§ Texto fornecido
=====

Entenda o desforço imediato

O desforço imediato, trazido pelo Código Civil e usado como salvaguarda jurídica pelo “Invasão Zero”, é definido pelos especialistas como uma espécie de legítima defesa da posse. São pré-requisitos para o desforço que pessoa lesada aja com sua própria força, de forma moderada e imediatamente após a perda da posse. 

Essas pré-condições, argumentam os especialistas, não estão presentes nas ações do “Invasão Zero”. Ao contrário, elas são marcadas pelo planejamento prévio em grupos virtuais, pelo uso desproporcional da força, e pela participação de terceiros, com multidões de fazendeiros e policiais à paisana vindos de outras regiões. Não à toa, as vítimas são quase sempre indígenas – quase nunca os ruralistas. 

A própria fundadora e coordenadora do “Invasão Zero”, a empresária e advogada Dida Souza, já explicou nas redes sociais como o grupo se planeja. 

“Nós criamos o núcleo maior e depois o dividimos por cidades. Aí tem oito cidades num núcleo, mais seis cidades em outro… Todo mundo fica ligado um no outro. Se ocorre uma invasão nas suas terras, imediatamente você coloca [a informação] dentro do grupo [virtual] que você participa. Manda sua localização, diz o que está acontecendo, quem está indo, quantos são. E todo mundo dos núcleos ao redor se une e vai tirar o invasor”, explicou a idealizadora do grupo ruralista.

Aléssia Tuxá avalia o funcionamento do “Invasão Zero”: “Ou seja, não aconteceu o desforço imediato. Eles não estavam lá protegendo o que era deles. Estavam protestando uma crença de que, na ausência do Estado, eles podem assumir a função de segurança, podem ser garantidores da propriedade deles ou de terceiros”, disse a defensora pública da Bahia.

=====

§ Trechos dos registros
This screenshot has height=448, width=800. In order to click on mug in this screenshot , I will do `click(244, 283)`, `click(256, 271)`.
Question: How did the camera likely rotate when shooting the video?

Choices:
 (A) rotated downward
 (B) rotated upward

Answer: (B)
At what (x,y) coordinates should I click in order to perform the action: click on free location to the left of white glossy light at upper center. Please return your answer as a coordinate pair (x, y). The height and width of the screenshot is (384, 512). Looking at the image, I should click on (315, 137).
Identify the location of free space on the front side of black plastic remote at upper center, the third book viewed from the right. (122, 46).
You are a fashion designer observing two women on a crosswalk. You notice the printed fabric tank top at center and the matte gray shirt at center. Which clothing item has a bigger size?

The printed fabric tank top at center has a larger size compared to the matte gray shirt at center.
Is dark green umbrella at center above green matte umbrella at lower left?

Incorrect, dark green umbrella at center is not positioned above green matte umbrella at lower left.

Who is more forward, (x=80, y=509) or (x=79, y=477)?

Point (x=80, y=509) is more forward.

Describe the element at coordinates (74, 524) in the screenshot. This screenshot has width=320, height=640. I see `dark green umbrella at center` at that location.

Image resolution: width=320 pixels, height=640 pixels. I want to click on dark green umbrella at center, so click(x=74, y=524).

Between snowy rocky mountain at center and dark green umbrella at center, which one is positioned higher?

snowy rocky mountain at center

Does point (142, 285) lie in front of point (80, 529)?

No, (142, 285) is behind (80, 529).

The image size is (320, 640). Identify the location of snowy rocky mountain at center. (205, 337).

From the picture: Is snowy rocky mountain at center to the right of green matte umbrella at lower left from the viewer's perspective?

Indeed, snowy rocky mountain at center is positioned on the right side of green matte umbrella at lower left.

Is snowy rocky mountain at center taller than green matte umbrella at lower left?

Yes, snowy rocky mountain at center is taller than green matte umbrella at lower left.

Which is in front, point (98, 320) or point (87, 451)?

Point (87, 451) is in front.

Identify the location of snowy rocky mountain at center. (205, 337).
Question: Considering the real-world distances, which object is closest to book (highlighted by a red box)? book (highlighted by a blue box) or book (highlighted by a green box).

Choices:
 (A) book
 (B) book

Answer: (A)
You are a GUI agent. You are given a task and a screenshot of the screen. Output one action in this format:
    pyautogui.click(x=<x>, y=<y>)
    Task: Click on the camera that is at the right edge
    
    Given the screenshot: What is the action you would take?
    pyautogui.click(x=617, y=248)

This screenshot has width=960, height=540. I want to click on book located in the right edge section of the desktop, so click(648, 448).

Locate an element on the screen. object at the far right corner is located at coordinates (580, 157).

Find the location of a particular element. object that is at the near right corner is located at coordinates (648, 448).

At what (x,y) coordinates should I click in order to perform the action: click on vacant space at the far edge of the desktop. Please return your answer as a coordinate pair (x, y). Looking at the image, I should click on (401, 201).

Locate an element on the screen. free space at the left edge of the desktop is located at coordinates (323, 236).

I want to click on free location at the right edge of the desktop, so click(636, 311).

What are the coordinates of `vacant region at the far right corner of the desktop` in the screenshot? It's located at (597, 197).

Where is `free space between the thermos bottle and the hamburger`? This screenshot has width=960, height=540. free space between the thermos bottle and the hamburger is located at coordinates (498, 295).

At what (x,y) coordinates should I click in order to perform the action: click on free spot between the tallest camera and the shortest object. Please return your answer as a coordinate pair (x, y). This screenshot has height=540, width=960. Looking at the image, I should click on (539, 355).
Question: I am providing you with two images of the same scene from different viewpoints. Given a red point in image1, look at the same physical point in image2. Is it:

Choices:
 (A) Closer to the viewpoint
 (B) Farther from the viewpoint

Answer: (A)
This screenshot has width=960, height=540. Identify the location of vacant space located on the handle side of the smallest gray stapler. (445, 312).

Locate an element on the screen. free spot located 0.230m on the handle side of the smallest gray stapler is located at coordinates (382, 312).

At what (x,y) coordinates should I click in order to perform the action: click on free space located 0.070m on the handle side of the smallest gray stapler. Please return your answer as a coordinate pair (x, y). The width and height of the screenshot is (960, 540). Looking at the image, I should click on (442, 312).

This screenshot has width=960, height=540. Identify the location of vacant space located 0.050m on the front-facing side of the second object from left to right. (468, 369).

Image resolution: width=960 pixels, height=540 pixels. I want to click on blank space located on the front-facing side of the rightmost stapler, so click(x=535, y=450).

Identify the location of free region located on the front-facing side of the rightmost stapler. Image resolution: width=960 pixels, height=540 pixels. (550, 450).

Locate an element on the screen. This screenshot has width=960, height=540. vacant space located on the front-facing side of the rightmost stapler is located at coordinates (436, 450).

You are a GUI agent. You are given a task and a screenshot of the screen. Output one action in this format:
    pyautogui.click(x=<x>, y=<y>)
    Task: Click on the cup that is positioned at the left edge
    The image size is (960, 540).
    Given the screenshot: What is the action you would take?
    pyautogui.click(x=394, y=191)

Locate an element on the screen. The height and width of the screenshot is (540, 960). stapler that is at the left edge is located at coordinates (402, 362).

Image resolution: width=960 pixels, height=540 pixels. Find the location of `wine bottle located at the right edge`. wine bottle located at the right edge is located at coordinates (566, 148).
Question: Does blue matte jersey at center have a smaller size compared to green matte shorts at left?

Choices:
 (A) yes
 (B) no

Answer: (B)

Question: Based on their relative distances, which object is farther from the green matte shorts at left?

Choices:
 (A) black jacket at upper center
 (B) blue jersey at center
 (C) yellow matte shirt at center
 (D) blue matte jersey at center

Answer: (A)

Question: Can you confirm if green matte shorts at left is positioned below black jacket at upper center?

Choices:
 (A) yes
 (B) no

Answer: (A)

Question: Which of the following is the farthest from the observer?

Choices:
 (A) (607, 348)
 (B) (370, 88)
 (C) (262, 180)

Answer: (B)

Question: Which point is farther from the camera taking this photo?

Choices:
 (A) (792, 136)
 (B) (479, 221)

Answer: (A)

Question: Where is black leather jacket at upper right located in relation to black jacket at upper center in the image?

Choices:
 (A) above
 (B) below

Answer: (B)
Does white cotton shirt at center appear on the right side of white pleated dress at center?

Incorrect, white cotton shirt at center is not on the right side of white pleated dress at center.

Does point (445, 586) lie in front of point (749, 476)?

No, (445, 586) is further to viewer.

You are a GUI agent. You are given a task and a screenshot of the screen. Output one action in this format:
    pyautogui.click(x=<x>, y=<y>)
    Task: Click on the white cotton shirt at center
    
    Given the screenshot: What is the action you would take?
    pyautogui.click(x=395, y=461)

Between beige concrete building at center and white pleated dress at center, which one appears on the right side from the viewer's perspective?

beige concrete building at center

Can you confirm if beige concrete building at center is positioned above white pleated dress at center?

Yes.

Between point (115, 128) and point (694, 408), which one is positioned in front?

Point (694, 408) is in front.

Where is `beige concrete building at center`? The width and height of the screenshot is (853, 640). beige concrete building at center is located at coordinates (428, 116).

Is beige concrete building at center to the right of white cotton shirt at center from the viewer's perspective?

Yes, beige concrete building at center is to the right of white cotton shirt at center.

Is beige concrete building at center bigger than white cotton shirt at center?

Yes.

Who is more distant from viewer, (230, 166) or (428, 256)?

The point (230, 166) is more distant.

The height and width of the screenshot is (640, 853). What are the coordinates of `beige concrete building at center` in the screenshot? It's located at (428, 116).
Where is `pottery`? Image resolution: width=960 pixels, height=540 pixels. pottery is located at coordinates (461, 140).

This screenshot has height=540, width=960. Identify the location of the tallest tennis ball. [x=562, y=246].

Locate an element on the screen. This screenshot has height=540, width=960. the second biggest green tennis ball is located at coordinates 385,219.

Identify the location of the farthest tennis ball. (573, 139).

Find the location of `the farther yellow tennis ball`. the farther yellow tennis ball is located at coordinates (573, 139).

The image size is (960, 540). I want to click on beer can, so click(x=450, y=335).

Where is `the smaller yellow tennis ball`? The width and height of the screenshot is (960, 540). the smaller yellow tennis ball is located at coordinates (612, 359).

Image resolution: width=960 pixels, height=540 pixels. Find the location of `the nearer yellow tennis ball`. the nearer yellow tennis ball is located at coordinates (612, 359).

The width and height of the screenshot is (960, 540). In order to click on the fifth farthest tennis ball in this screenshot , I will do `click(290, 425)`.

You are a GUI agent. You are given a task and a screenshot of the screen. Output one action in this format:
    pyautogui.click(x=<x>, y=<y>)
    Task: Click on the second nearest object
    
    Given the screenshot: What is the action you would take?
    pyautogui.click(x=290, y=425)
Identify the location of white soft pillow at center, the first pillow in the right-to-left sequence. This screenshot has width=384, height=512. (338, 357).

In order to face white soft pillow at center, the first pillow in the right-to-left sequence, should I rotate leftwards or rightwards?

=====

§ Requisitos do exercício
- 1) Extraia do texto fornecido o trecho que vai de "O desforço imediato, trazido" até "grupo se planeja.".
- 2) De acordo com o texto fornecido, quais são as profissões de Dida Souza?
- 3) Diga se cada afirmação abaixo está de acordo com o texto fornecido e cite as palavras do texto que decidem a resposta.
(a) O desforço imediato exige que a pessoa lesada aja logo depois de perder a posse.
(b) As vítimas das ações do "Invasão Zero" são quase sempre ruralistas.
(c) Aléssia Tuxá é defensora pública da Bahia.

§ Lista de soluções
- 1)
O desforço imediato, trazido pelo Código Civil e usado como salvaguarda jurídica pelo “Invasão Zero”, é definido pelos especialistas como uma espécie de legítima defesa da posse. São pré-requisitos para o desforço que pessoa lesada aja com sua própria força, de forma moderada e imediatamente após a perda da posse. 

Essas pré-condições, argumentam os especialistas, não estão presentes nas ações do “Invasão Zero”. Ao contrário, elas são marcadas pelo planejamento prévio em grupos virtuais, pelo uso desproporcional da força, e pela participação de terceiros, com multidões de fazendeiros e policiais à paisana vindos de outras regiões. Não à toa, as vítimas são quase sempre indígenas – quase nunca os ruralistas. 

A própria fundadora e coordenadora do “Invasão Zero”, a empresária e advogada Dida Souza, já explicou nas redes sociais como o grupo se planeja.

- 2) Dida Souza é empresária e advogada.

- 3)
(a) Sim: "imediatamente após a perda da posse".
(b) Não: "as vítimas são quase sempre indígenas – quase nunca os ruralistas".
(c) Sim: "disse a defensora pública da Bahia".